Another Lilly jersey was among those secretly buried, as well as ones bearing the name of Tempe’s Markus “Fireworks” Hancock and New Jersey’s Rubén Cruz. Ex-Codgers seemed particularly popular: Reno’s Brooks Erickson, Crystal Lake’s Mark Frazier, Alfredo Martínez of Duluth, Scot Christian of Yuma, the Coal Sox’ Terry Farmer, and Jorge Ruíz of New Orleans are all former Palm Springs players who are among those known to have their jerseys buried. Even current Codgers are not immune – someone buried a vintage Ollie Morris Omaha Cyclones jersey, as well as one of Christian “Dracula” Butler from his early days with the London Underground.
A commemorative Thoroughbreds William Shatner jersey is known to be buried – along with a commemorative shot glass – as is a San Antonio Calzones of Laredo jersey with no number and the words “YOUR NAME HERE” emblazoned on the back.
But some of the choices seemed to twist the knife more than others. One such was a jersey belonging to the Sandgnats’ Floyd Jackson, a Palm Springs native.
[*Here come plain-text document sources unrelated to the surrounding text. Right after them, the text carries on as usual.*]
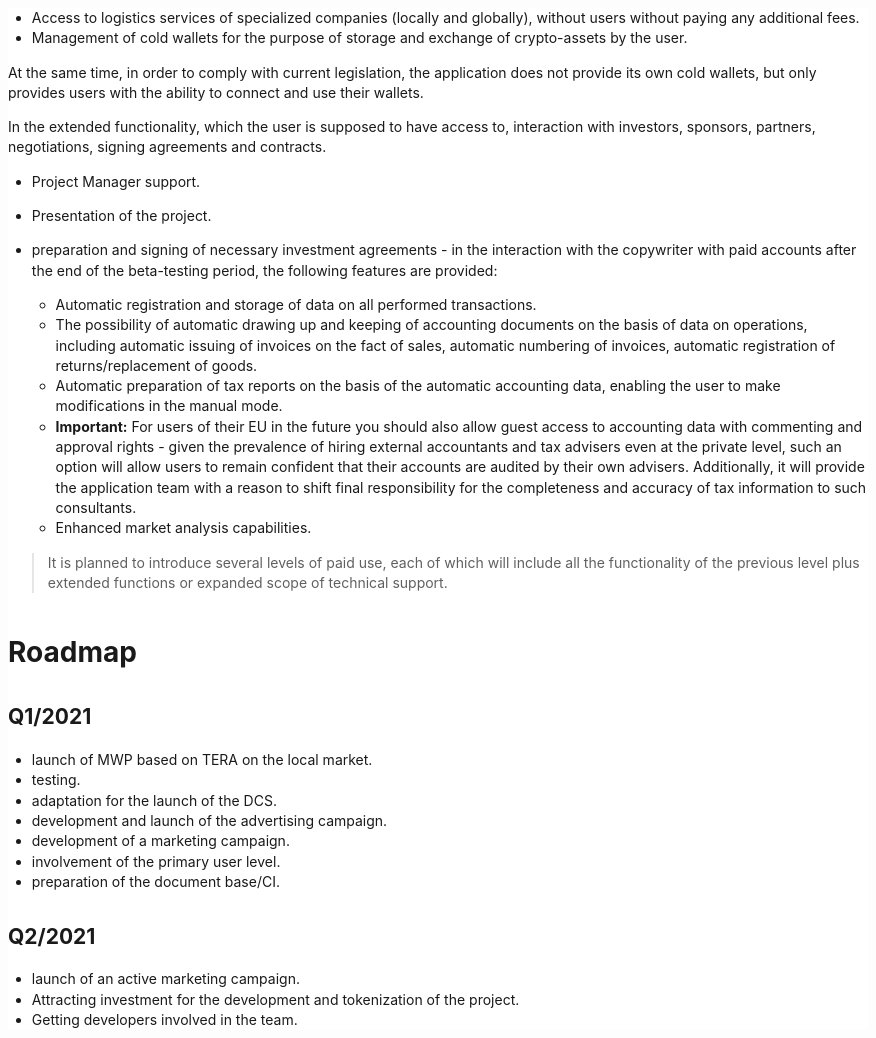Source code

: * Access to logistics services of specialized companies (locally and globally), without users without paying any additional fees.
* Management of cold wallets for the purpose of storage and exchange of crypto-assets by the user.

At the same time, in order to comply with current legislation, the application does not provide its own cold wallets, but only provides users with the ability to connect and use their wallets.

In the extended functionality, which the user is supposed to have access to, interaction with investors, sponsors, partners, negotiations, signing agreements and contracts.

* Project Manager support.
* Presentation of the project.
* preparation and signing of necessary investment agreements - in the interaction with the copywriter with paid accounts after the end of the beta-testing period, the following features are provided:

  * Automatic registration and storage of data on all performed transactions.
  * The possibility of automatic drawing up and keeping of accounting documents on the basis of data on operations, including automatic issuing of invoices on the fact of sales, automatic numbering of invoices, automatic registration of returns/replacement of goods.
  * Automatic preparation of tax reports on the basis of the automatic accounting data, enabling the user to make modifications in the manual mode.
  * **Important:** For users of their EU in the future you should also allow guest access to accounting data with commenting and approval rights - given the prevalence of hiring external accountants and tax advisers even at the private level, such an option will allow users to remain confident that their accounts are audited by their own advisers. Additionally, it will provide the application team with a reason to shift final responsibility for the completeness and accuracy of tax information to such
    consultants.
  * Enhanced market analysis capabilities.

>It is planned to introduce several levels of paid use, each of which will include all the functionality of the previous level plus extended functions or expanded scope of technical support.



# Roadmap

## Q1/2021

- launch of MWP based on TERA on the local market.
- testing.
- adaptation for the launch of the DCS.
- development and launch of the advertising campaign.
- development of a marketing campaign.
- involvement of the primary user level.
- preparation of the document base/CI.

## Q2/2021

- launch of an active marketing campaign.
- Attracting investment for the development and tokenization of the project.
- Getting developers involved in the team.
Another, possibly reopening a fresh wound, was a Florida Featherheads jersey bearing the name of recently departed Palm Springs shortstop Miguel Soto.
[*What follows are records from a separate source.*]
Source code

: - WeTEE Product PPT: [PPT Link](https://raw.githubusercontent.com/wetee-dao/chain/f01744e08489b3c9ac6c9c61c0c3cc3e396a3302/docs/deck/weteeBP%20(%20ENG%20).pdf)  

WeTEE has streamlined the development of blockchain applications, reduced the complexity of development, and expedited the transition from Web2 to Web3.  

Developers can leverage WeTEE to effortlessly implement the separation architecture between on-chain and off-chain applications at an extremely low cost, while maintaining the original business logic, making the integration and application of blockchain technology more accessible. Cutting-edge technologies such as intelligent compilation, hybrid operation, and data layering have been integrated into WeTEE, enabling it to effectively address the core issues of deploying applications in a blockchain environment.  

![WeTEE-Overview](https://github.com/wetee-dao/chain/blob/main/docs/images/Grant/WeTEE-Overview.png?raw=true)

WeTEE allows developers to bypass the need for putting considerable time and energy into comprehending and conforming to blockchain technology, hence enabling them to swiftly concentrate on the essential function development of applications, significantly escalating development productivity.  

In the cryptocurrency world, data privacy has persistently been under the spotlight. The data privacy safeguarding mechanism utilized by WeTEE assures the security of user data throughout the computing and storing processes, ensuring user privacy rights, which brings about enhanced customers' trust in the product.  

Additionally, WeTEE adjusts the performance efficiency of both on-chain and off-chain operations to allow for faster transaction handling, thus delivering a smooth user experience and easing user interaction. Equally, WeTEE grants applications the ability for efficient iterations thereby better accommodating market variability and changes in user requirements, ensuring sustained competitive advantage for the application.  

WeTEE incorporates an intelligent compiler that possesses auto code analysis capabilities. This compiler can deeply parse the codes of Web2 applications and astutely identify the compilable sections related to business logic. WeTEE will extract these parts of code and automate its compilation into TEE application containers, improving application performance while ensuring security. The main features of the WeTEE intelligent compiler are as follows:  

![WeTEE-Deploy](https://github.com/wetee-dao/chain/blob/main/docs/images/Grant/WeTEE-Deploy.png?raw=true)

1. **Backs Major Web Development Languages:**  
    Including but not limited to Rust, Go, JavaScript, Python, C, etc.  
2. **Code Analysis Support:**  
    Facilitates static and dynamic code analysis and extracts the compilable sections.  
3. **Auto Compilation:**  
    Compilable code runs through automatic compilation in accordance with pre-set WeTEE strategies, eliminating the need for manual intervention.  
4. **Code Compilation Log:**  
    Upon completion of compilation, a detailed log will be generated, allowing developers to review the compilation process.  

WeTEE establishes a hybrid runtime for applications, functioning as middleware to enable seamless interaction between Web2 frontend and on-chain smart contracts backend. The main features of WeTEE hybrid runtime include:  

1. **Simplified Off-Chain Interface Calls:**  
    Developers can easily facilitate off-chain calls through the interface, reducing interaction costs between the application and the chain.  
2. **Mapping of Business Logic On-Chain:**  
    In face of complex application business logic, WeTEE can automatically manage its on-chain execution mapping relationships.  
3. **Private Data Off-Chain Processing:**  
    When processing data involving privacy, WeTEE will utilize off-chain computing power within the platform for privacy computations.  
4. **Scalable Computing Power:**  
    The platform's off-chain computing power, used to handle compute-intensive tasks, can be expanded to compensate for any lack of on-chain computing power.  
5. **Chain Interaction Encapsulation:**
“I consider jinxing or cursing or whatever you want to call it to be practically a form of terrorism,” said Hills in response to this latest news, seemingly near tears. “<expletive deleted>!”
While there was some discussion of digging up and removing the second round of buried jerseys, Codgers officials eventually decided it would be too time-consuming and costly, so they will remain beneath the ill-starred 2009 expansion to Elderberry Field in perpetuity.
Informed of the jersey-burying escapades, Ms. Moonbeam of the CFUPOLE nodded in approval. “It serves them right for all the negativity they’ve bred in the community,” she said grimly. “If I hadn’t renounced violence, I’d be temped to bust a cap in their <expletive deleted>.”